--- BEGIN EXCERPT PROVIDED ---

- Directed by: Atef Salem
- Screenplay by: Abdel Hai Adib; Amina El Sawy;
- Produced by: Mounir Rafla
- Starring: Salah Zulfikar; Roushdy Abaza; Fouad El-Mohandes; Nabila Ebeid;
- Cinematography: Cello Cicivelli
- Edited by: Abdelaziz Fakhry
- Music by: Ali Ismael
- Distributed by: Egyptian General Organization for Cinema and Television
- Release date: 24 July 1966;
- Running time: 115 minutes
- Country: Egypt
- Language: Arabic

= A Wife from Paris =

A Wife from Paris (زوجة من باريس, translit. Zawga Mn Paris) is a 1966 Egyptian romantic comedy film directed by Atef Salem.

==Cast==
- Salah Zulfikar as Dr. Wagih
- Roushdy Abaza as Nagi
- Fouad El Mohandes as Daoud
- Nabila Ebeid as Samia
- Karima El Sherif (Dr. Wagih’s wife, also named Samia)
- Ahmed al-Haddad (Othman, a professor)
- Amin El-Heinedy (Sheikh Hawash, the Al-Masih ad-Dajjal or Muslim Antichrist)
- Abdel Ghani Nagdi (Abdel Dayem)
- Hussein Ismail (Imran)
- Hassan Atla (delivery truck owner)
- Sayed Abdullah (mayor)
- Poussi (Abdel Dayem’s daughter)

--- END EXCERPT PROVIDED ---

**AIM 1**.
Reproduce a section of the film entry above. Begin at the words "- Ahmed al-Haddad" and stop after "Nagdi (Abdel Dayem)".
**AIM 2**.
According to the film entry above, who handled the cinematography?

--- BEGIN DATA LINES ---

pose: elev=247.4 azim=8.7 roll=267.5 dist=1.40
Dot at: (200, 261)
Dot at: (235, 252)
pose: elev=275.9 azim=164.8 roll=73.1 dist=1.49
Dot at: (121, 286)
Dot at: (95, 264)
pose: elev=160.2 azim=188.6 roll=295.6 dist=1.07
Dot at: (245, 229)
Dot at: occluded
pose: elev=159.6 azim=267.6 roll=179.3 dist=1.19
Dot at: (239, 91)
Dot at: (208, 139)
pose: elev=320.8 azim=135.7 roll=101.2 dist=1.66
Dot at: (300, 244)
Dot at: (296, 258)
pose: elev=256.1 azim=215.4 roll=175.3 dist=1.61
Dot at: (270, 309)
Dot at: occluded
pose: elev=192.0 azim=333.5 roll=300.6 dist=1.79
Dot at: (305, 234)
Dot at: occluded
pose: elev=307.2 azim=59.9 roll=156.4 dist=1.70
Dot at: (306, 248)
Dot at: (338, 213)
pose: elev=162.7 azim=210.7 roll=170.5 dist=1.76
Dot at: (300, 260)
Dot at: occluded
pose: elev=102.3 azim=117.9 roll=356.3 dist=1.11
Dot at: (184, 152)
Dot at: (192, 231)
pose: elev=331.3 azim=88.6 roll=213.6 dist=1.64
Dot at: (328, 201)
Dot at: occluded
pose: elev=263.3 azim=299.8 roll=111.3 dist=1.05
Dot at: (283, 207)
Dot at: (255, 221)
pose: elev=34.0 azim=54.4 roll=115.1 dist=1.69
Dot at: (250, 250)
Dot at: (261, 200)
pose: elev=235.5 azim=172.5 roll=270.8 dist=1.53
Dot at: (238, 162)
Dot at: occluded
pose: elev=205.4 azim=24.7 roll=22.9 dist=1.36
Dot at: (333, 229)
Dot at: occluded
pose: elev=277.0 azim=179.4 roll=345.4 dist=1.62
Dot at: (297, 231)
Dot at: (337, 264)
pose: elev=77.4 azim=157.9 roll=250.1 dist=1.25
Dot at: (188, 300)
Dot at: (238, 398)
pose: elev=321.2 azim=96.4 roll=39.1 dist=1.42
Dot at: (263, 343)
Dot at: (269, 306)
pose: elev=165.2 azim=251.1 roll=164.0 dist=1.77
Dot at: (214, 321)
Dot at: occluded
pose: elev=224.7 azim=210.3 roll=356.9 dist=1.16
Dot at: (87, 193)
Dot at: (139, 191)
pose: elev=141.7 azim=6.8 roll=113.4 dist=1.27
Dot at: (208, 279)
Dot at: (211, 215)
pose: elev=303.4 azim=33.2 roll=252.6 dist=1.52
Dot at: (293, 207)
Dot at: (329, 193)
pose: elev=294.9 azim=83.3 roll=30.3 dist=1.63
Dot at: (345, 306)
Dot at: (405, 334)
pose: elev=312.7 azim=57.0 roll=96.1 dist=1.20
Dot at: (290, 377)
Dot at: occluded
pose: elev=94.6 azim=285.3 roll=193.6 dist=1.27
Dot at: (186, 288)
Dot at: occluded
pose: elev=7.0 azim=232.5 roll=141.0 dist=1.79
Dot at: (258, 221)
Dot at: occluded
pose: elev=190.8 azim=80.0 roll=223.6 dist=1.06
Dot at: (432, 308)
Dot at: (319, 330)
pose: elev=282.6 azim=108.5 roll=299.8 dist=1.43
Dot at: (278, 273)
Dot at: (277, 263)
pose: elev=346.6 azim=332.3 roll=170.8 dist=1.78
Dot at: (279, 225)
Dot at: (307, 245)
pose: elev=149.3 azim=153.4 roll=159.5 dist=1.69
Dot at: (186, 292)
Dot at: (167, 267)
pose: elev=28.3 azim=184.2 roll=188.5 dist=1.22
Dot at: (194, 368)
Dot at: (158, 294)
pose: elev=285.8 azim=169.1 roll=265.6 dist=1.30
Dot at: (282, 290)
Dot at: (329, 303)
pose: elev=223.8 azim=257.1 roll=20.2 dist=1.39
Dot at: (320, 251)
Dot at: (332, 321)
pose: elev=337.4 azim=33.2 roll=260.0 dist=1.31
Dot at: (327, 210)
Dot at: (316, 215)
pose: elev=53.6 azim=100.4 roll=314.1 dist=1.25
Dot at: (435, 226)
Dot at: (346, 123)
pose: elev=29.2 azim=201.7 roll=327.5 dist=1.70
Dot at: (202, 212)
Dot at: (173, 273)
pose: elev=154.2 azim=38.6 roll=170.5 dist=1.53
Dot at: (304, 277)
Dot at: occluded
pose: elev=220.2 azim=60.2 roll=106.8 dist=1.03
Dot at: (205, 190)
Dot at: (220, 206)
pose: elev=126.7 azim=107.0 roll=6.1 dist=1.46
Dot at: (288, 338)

--- END DATA LINES ---

**TASK RESPONSE 1**.
- Ahmed al-Haddad (Othman, a professor)
- Amin El-Heinedy (Sheikh Hawash, the Al-Masih ad-Dajjal or Muslim Antichrist)
- Abdel Ghani Nagdi (Abdel Dayem)

**TASK RESPONSE 2**.
Cello Cicivelli